> [BRIEF]: Each line of the data below between the one containing "right shoulder: (225, 194)" and the one containing "right back paw: (513, 612)", both included, is to be repeated exactly. Please omit pictures.

(Collected data)
□ □ □
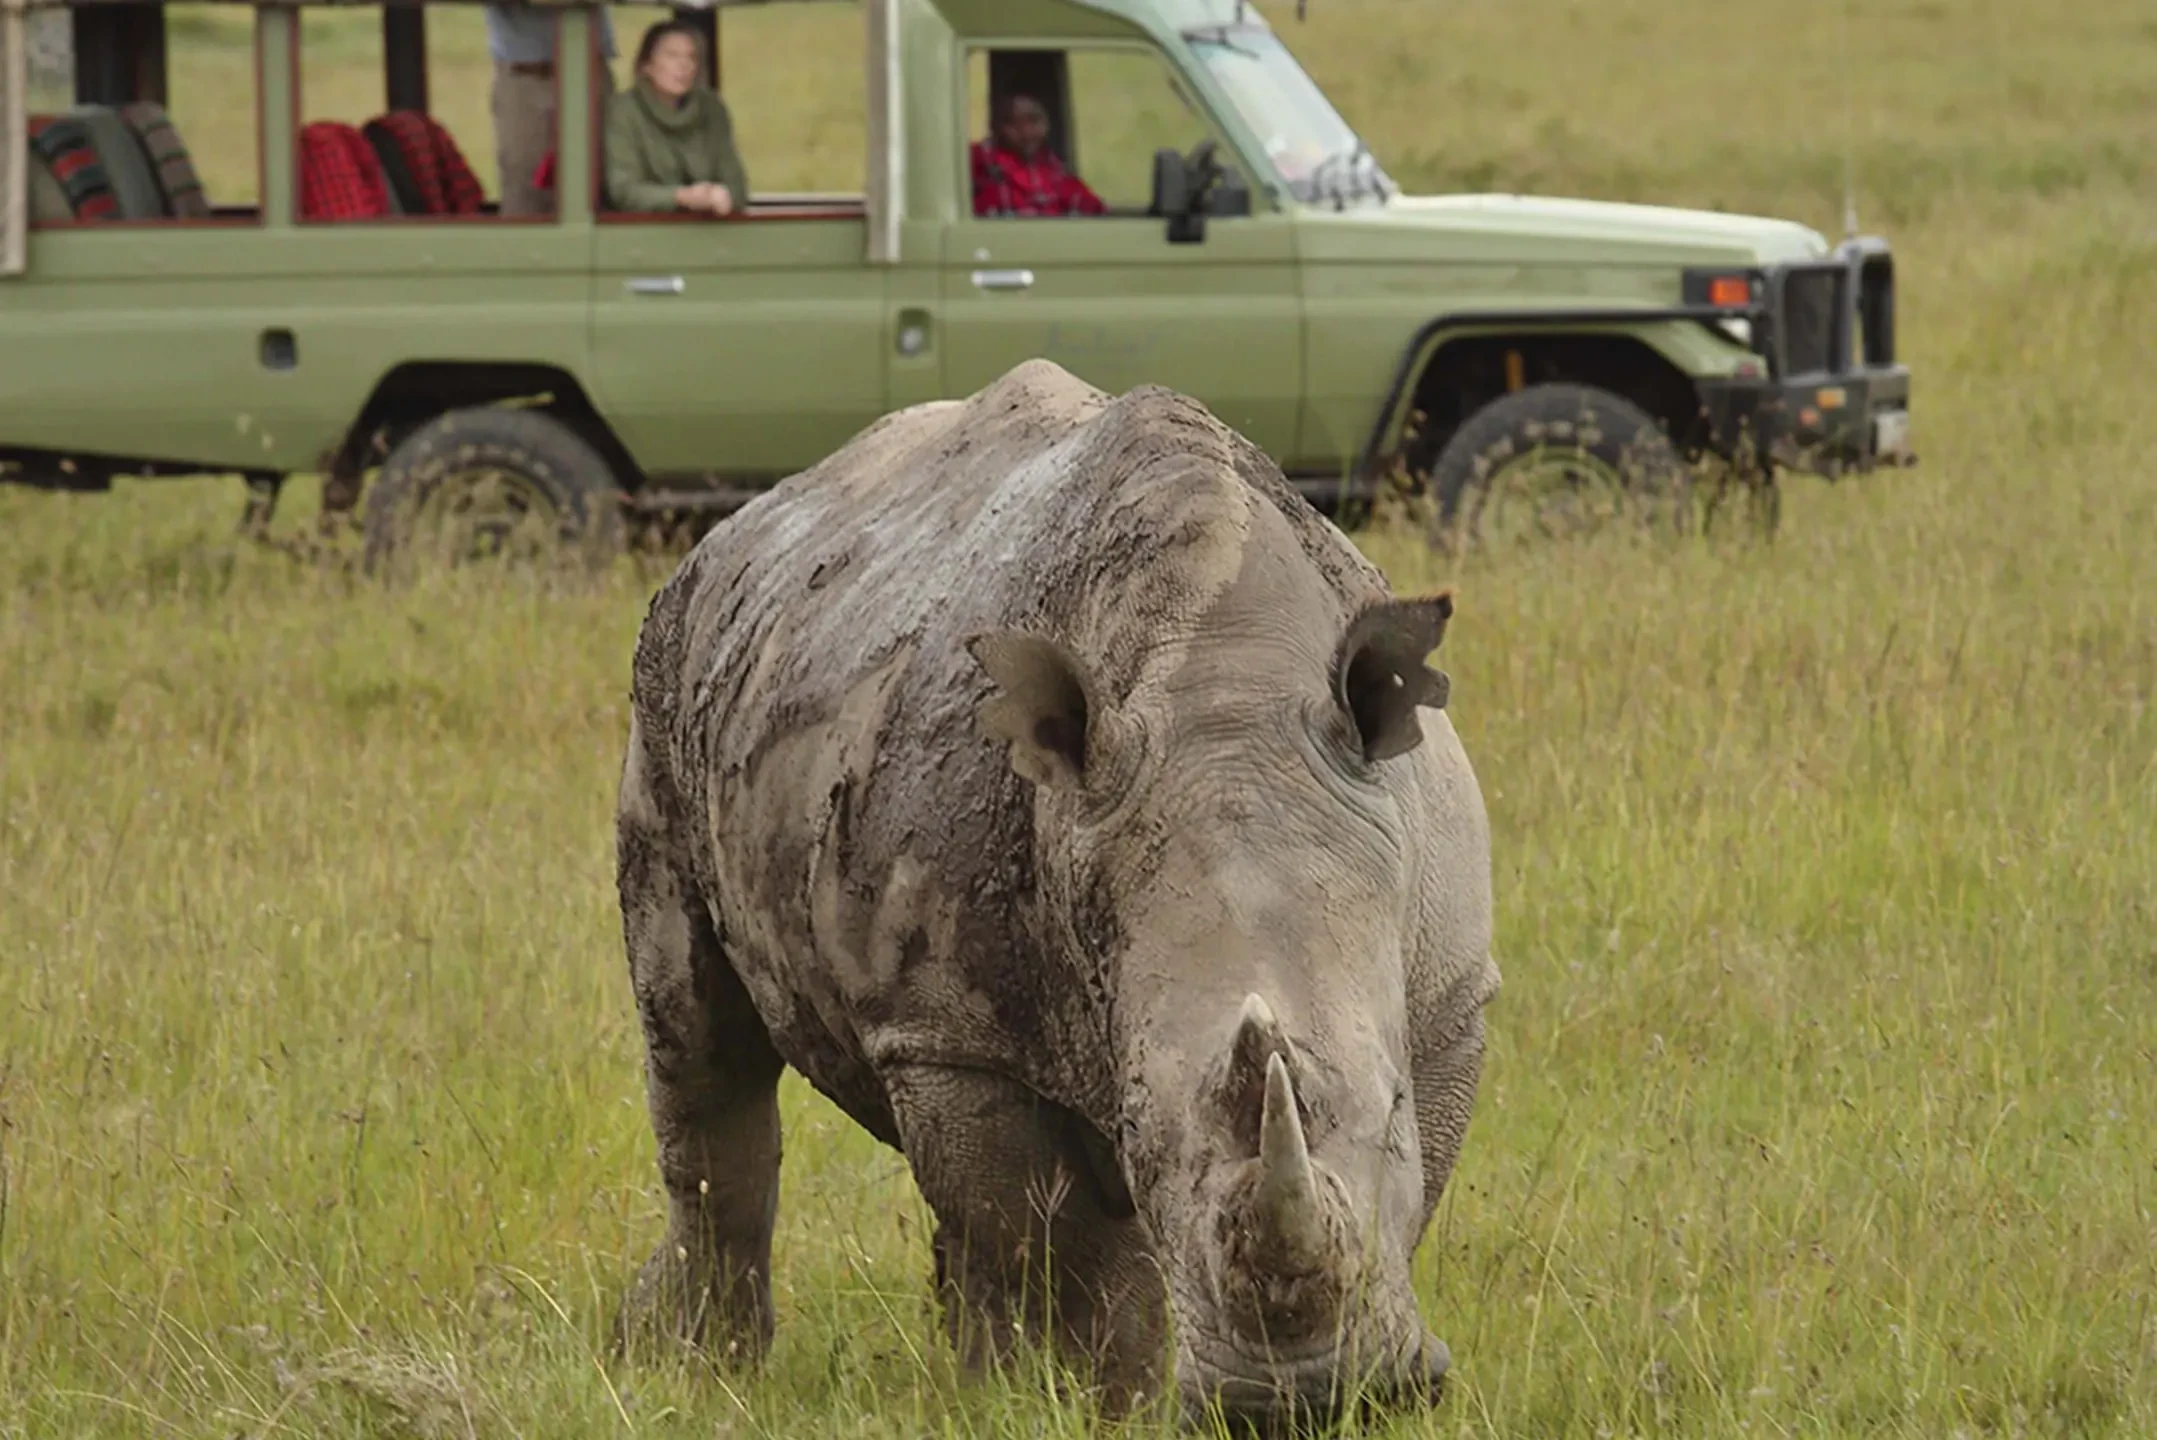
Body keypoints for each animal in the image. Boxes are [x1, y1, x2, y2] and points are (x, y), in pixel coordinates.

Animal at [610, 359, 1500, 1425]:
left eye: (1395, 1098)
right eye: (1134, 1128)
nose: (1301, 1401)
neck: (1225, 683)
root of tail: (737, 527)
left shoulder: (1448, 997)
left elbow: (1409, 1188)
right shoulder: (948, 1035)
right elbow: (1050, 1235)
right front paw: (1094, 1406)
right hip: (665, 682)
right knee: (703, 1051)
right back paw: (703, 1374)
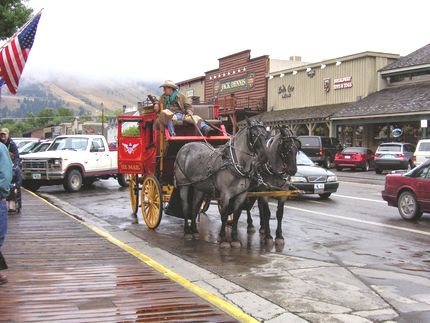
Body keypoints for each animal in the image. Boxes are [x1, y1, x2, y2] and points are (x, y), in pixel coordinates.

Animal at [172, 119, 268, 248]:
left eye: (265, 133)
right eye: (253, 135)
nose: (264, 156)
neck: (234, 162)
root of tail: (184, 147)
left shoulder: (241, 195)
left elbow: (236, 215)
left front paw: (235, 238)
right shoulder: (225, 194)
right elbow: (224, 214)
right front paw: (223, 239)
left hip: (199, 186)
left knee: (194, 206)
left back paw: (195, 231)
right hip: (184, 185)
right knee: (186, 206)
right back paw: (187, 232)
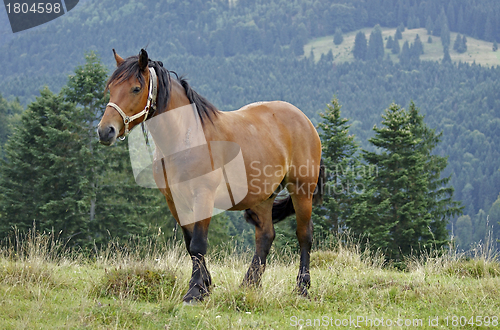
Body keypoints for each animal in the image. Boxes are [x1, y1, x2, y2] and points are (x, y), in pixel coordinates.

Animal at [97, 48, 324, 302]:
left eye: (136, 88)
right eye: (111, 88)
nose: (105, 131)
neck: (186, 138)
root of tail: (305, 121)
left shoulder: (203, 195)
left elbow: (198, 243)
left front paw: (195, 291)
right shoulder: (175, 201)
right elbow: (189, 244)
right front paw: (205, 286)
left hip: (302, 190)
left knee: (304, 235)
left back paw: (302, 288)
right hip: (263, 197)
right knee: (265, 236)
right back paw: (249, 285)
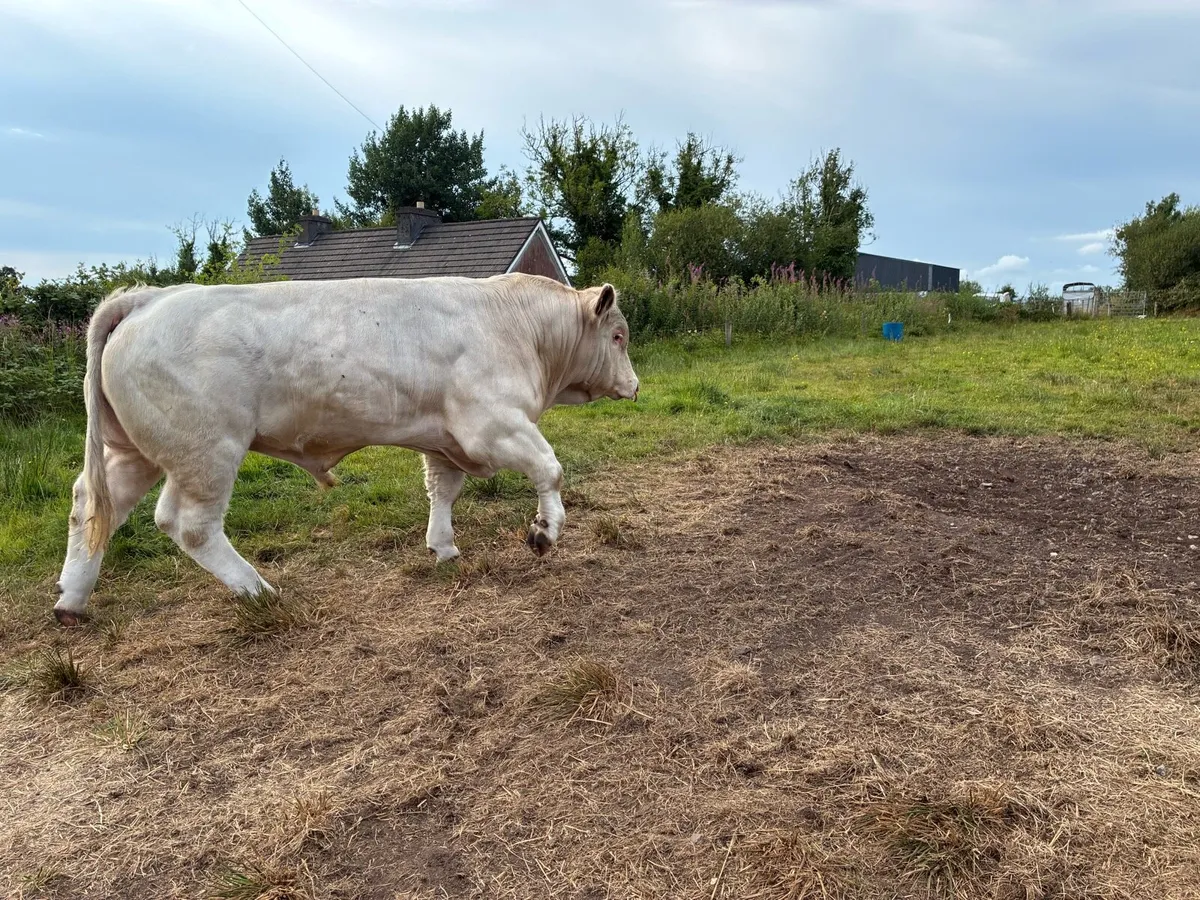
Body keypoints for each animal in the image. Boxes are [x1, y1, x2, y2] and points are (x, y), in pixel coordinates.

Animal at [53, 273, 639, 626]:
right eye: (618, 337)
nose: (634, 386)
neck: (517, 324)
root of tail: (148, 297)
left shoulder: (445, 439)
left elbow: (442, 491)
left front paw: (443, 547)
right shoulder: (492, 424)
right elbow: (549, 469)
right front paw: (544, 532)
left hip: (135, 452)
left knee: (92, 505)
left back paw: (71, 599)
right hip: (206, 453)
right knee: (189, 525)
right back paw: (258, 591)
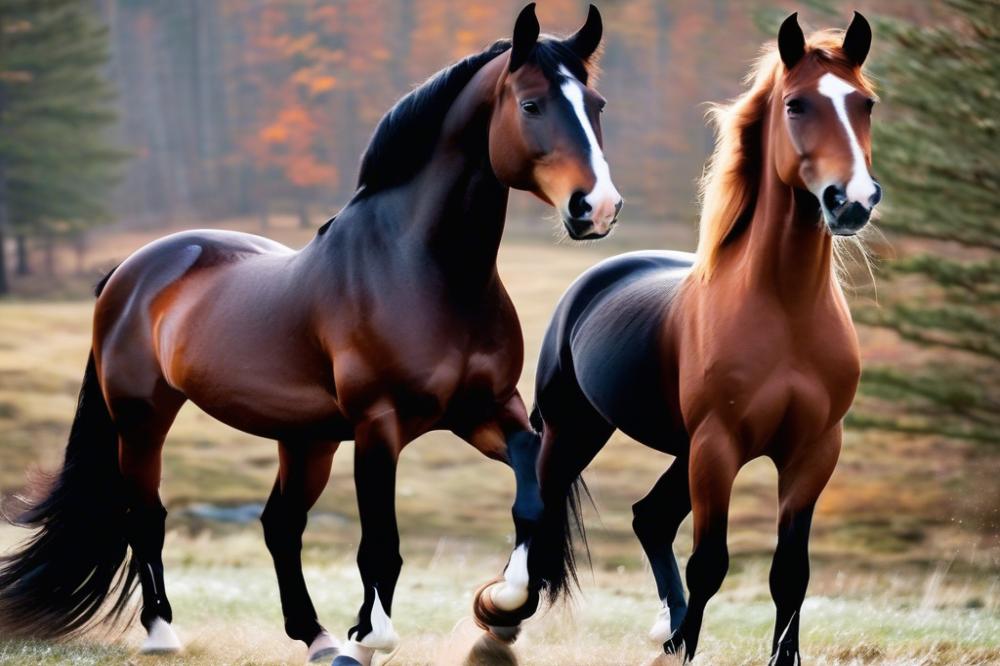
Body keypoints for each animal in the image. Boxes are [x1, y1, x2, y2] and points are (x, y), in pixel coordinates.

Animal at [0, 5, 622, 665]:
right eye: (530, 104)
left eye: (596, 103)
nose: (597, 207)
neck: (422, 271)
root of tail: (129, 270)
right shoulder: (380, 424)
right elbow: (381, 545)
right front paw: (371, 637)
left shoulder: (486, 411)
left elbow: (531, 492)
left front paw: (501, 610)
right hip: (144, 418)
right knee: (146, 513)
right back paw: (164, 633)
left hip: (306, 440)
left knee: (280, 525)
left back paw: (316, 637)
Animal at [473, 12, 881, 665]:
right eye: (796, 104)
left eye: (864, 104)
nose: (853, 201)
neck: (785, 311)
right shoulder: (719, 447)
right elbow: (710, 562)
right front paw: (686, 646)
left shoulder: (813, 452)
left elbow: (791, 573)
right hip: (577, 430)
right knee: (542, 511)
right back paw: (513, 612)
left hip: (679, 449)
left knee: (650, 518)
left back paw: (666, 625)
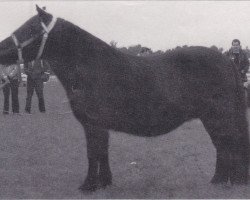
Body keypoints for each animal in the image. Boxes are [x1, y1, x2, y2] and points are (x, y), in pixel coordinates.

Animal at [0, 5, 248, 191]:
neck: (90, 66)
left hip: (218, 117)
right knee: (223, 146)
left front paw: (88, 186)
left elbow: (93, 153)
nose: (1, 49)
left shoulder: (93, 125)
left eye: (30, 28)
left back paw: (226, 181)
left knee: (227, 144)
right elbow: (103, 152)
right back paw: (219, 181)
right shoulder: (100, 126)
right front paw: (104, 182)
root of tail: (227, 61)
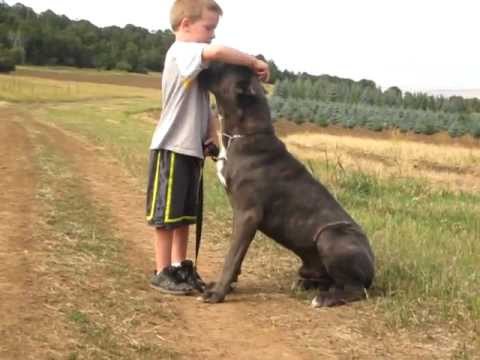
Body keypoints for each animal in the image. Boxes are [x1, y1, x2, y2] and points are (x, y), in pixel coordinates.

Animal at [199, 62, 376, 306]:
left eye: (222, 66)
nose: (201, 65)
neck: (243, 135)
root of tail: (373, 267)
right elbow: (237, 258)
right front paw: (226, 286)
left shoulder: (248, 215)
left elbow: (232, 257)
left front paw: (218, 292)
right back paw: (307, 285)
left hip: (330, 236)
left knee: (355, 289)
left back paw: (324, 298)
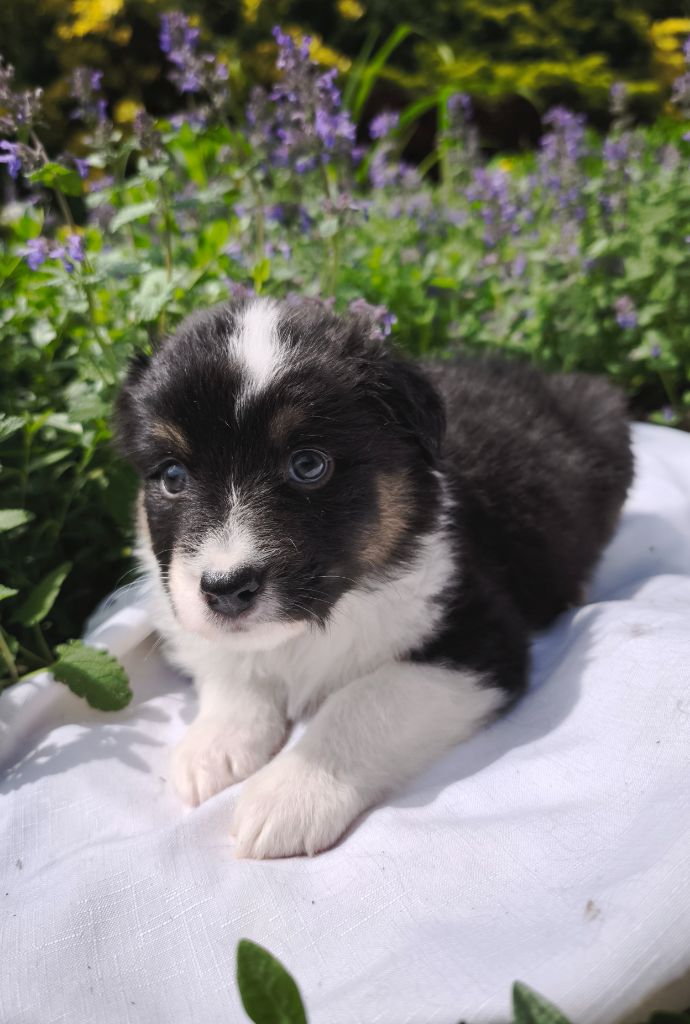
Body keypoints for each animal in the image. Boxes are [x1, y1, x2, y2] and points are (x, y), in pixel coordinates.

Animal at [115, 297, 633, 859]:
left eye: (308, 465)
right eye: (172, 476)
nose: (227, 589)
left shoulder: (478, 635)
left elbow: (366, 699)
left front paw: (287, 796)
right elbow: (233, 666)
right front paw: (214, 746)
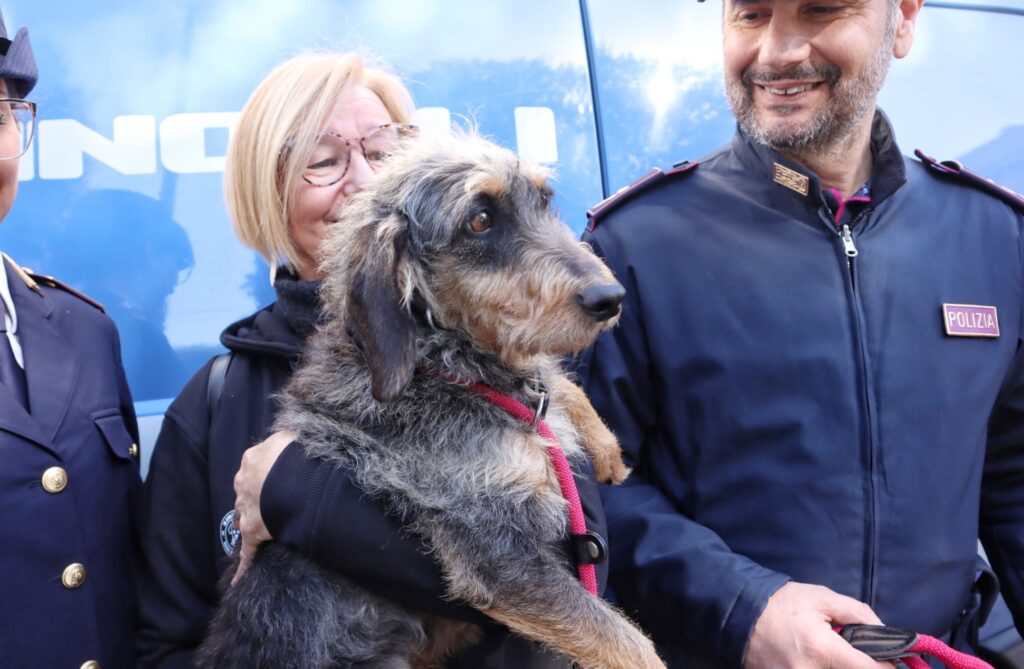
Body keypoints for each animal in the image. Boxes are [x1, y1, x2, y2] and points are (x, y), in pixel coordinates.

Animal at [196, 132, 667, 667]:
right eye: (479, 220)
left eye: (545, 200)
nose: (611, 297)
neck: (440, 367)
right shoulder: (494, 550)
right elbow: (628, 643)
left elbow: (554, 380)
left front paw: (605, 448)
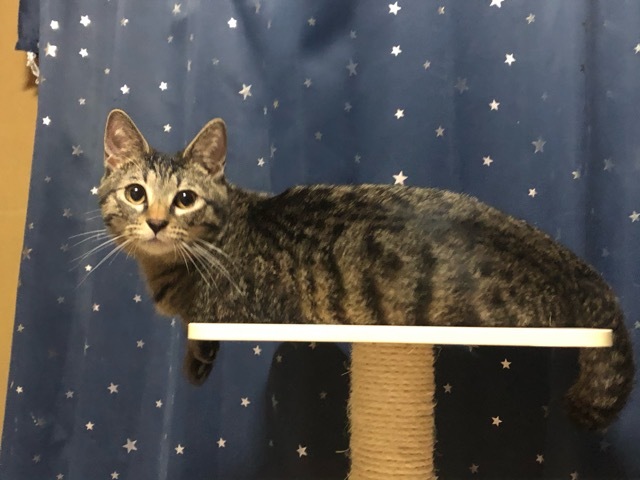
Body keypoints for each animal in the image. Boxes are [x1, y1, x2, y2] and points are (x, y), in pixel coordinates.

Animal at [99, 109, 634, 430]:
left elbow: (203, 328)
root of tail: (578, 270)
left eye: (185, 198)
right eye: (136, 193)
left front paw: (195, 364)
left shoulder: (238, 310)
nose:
□ □ □
> [REPLY]:
right shoulder: (225, 194)
right elbow: (224, 214)
right front paw: (223, 239)
left hip: (199, 186)
left knee: (194, 206)
left back paw: (195, 231)
right hip: (184, 185)
right knee: (186, 206)
right back paw: (187, 232)
Body keypoints for each animal in the image. Boxes are [x1, y1, x2, y2] and points are (x, y), in pixel coordinates.

Animal at [97, 48, 324, 302]:
left eye: (136, 88)
right eye: (111, 88)
nose: (105, 131)
neck: (186, 138)
root of tail: (305, 121)
left shoulder: (203, 195)
left elbow: (198, 243)
left front paw: (195, 291)
right shoulder: (175, 201)
right elbow: (189, 244)
right front paw: (205, 286)
left hip: (302, 190)
left knee: (304, 235)
left back paw: (302, 288)
right hip: (263, 197)
right knee: (265, 236)
right back paw: (249, 285)
Body keypoints for each animal in the image. Boxes are [x1, y1, x2, y2] and points are (x, y), in pixel coordinates.

Animal at [53, 273, 639, 626]:
right eye: (618, 337)
nose: (634, 386)
neck: (517, 324)
root of tail: (148, 297)
left shoulder: (445, 439)
left elbow: (442, 491)
left front paw: (443, 547)
right shoulder: (492, 424)
right elbow: (549, 469)
right front paw: (544, 532)
left hip: (135, 452)
left knee: (92, 505)
left back paw: (71, 599)
right hip: (206, 453)
right knee: (189, 525)
right back paw: (258, 591)
Body keypoints for each animal in the image. Boxes are [x1, y1, x2, y2] and points are (x, y), in pixel coordinates.

Animal at [0, 5, 622, 665]:
right eye: (530, 104)
left eye: (596, 103)
nose: (597, 207)
neck: (422, 271)
root of tail: (129, 270)
right shoulder: (380, 424)
right elbow: (381, 545)
right front paw: (371, 637)
left shoulder: (486, 411)
left elbow: (531, 492)
left front paw: (501, 610)
right hip: (144, 418)
right knee: (146, 513)
right back paw: (164, 633)
left hip: (306, 440)
left knee: (280, 525)
left back paw: (316, 637)
Animal at [473, 12, 881, 665]:
right eye: (796, 104)
left eye: (864, 104)
nose: (853, 201)
neck: (785, 311)
right shoulder: (719, 447)
right elbow: (710, 562)
right front paw: (686, 646)
left shoulder: (813, 452)
left elbow: (791, 573)
right hip: (577, 430)
right knee: (542, 511)
right back paw: (513, 612)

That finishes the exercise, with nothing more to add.